**PROVIDED PASSAGE:**
************

26 January, 2022

Margaret of Norfolk, Duchess of Norfolk

A post about Edward II's niece Margaret of Norfolk, also often called Margaret Marshal(l) or occasionally Margaret of Brotherton, who was born in the early 1320s, became the first English woman to be made a duchess in her own right in 1397, and lived until 1399.

I've looked before at the peculiar marriage of Margaret's father Thomas of Brotherton, earl of Norfolk and Earl Marshal of England, who was born on 1 June 1300 just under nine months after his father Edward I married his second wife Marguerite of France on 8 September 1299. Thomas was the son and half-brother of kings of England, the grandson and nephew of kings of France (Philip III and Philip IV), yet married the utterly obscure Alice Hales, whose father Sir Roger Hales was the coroner of Norfolk. The date of Thomas and Alice's wedding is not recorded, but it almost certainly took place after Thomas turned twenty-one and thus came of age on 1 June 1321. That it did take place after that date is pretty well confirmed by Edward II's efforts to find a more suitably royal bride for his half-brother. In 1320/21 he negotiated with King Jaume II of Aragon (r. 1291-1327) for Thomas to marry Jaume's youngest daughter, the widowed Violante (b. 1299), but in August 1321 Jaume told Edward that Violante had decided to become a nun.

Thomas is likely, therefore, to have made a love-match or a lust-match with the coroner of Norfolk's daughter sometime in or after August 1321. They had three children: in birth order, they were Margaret, Alice, and Edward, who died young. Given the probable date of her parents' wedding, Margaret is unlikely to have been born before the spring or summer of 1322, and as she gave birth to her daughter Elizabeth Segrave, Lady Mowbray, in October 1338, she is unlikely to have been born after 1323. Margaret's younger sister Alice was of age, i.e. fourteen as she was already married to the earl of Salisbury's brother Edward Montacute, by the time of their father's death in August 1338, and therefore must have been born in or before August 1324. Annoyingly, I've never found any references to the Norfolk sisters' births or baptisms in their uncle Edward II's extant accounts, though their mother Alice does appear occasionally as 'the king's sister, the Countess Marshal'.

************

**PROVIDED MATERIAL:**
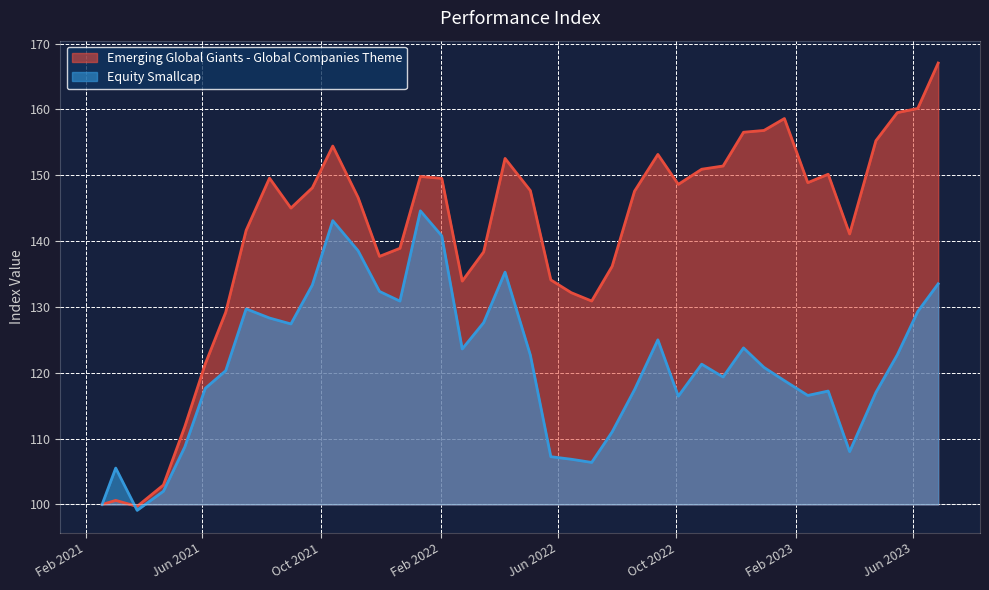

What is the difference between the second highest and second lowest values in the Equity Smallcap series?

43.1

************

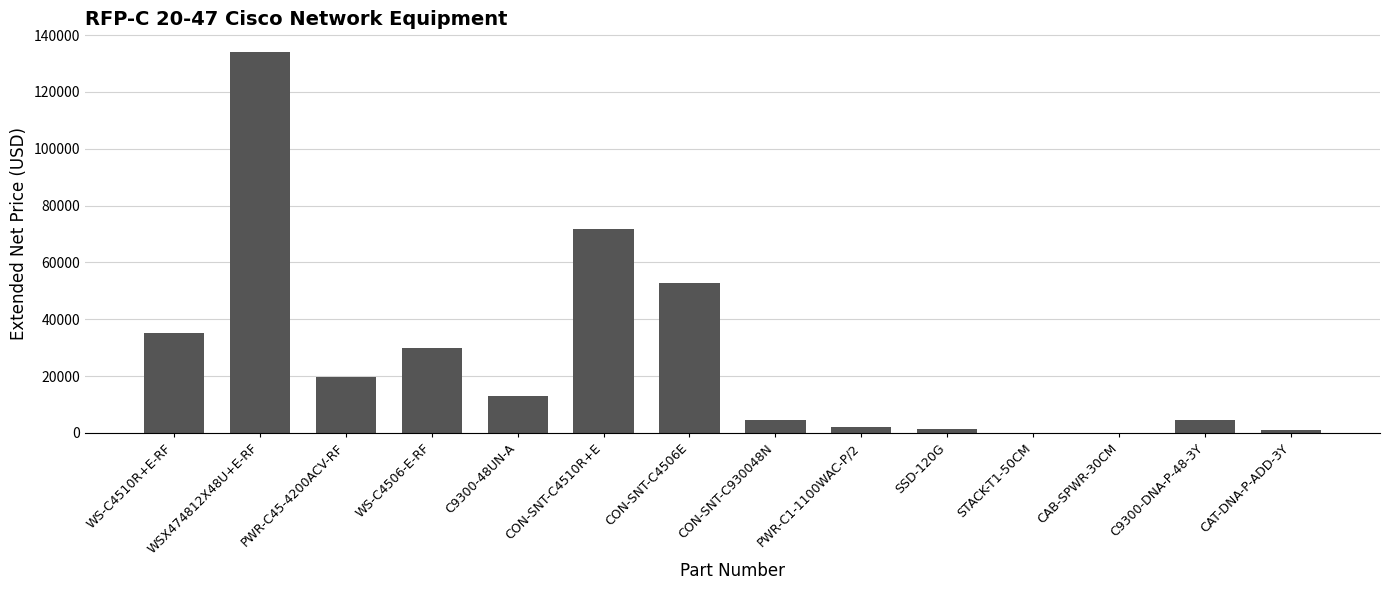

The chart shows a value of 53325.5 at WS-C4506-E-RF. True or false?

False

************

**TASK GOAL:**
Using the post about Margaret of Norfolk, answer these questions:
(a) In what year was Margaret made a duchess in her own right?
(b) Who was the father of Thomas of Brotherton's wife, and what office did he hold?
(c) In what month and year did Margaret give birth to her daughter Elizabeth Segrave?
The entries have no connection to the post about Margaret of Norfolk.

**TASK RESULT:**
(a) 1397
(b) Sir Roger Hales, the coroner of Norfolk
(c) October 1338